China is the world's second-largest pharmaceutical market, so it is inevitable that companies are clamoring at its door, but appealing to Chinese consumers isn't easy.
For Sigma Pharmaceuticals, an Australian pharmacy wholesaler and distributor, the secret to that market may be unexpected: mobile technology.
Speaking to CNBC's "Capital Connection" on Tuesday, Sigma CEO Mark Hooper said mobile is "the way of the world in China these days, using social networks and platforms to do everything in your life including payment."
In a market notoriously difficult for foreign entrance, Sigma recognized the importance of understanding the Chinese consumer's needs. In attempting to establish a foothold in the Chinese pharmaceutical market, it tapped the expertise of cross-border eCommerce solutions provider Azoya.
"Azoya was the perfect solution for us and I guess more critically, they had the experience in terms of the marketing support for that market," Hooper said, emphasizing the importance of access to local know-how.

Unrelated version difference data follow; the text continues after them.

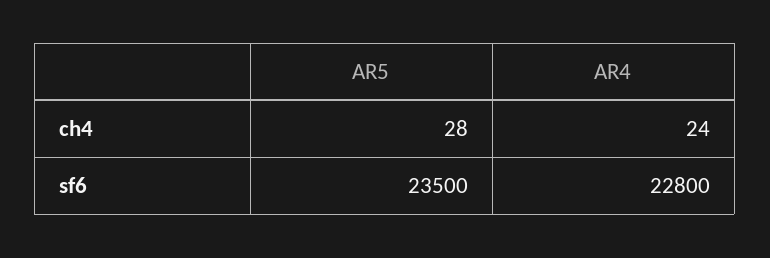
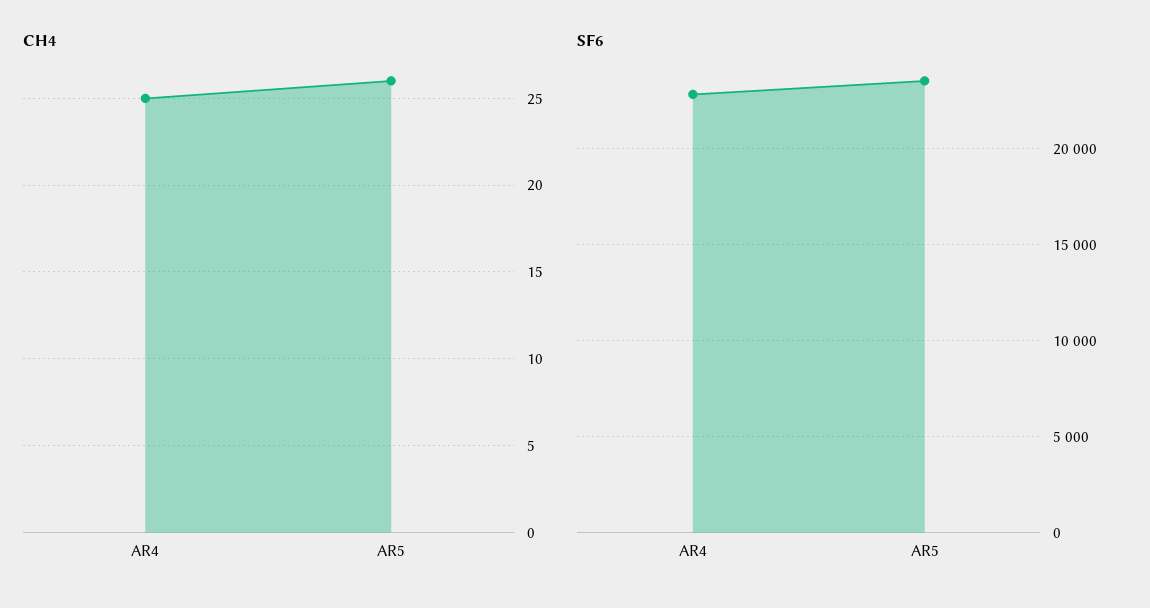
  {
    "ch4": {
-     "AR5": 28,
+     "AR5": 26,
-     "AR4": 24
+     "AR4": 25
    },
    "sf6": {
      "AR5": 23500,
      "AR4": 22800
    }
  }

The company's efforts may be paying off as it recently reported revenue figures from its Chinese Amcal pharmacy website that exceeded expectations. The company has since announced plans to expand into Hong Kong, with the possibility of additional expansion into Asia.
"We've already got the commerce platform that leverages into Chinese consumers and we feel like the next logical step is then to tap into the Hong Kong market," Hooper said.
Due to regulatory restrictions, the company has only been able to sell the Chinese consumer over-the-counter drugs. This is a change from the company's Australia business model, in which sales are driven by large-scale distribution to hospitals as well as the sale of prescription drugs for the treatment of diseases such as Hepatitis-C.
"It's very much a sort of just a toe in the water for us in terms of the e-Commerce presence we've got because one of the challenges is the challenging regulatory front in China," Hooper said.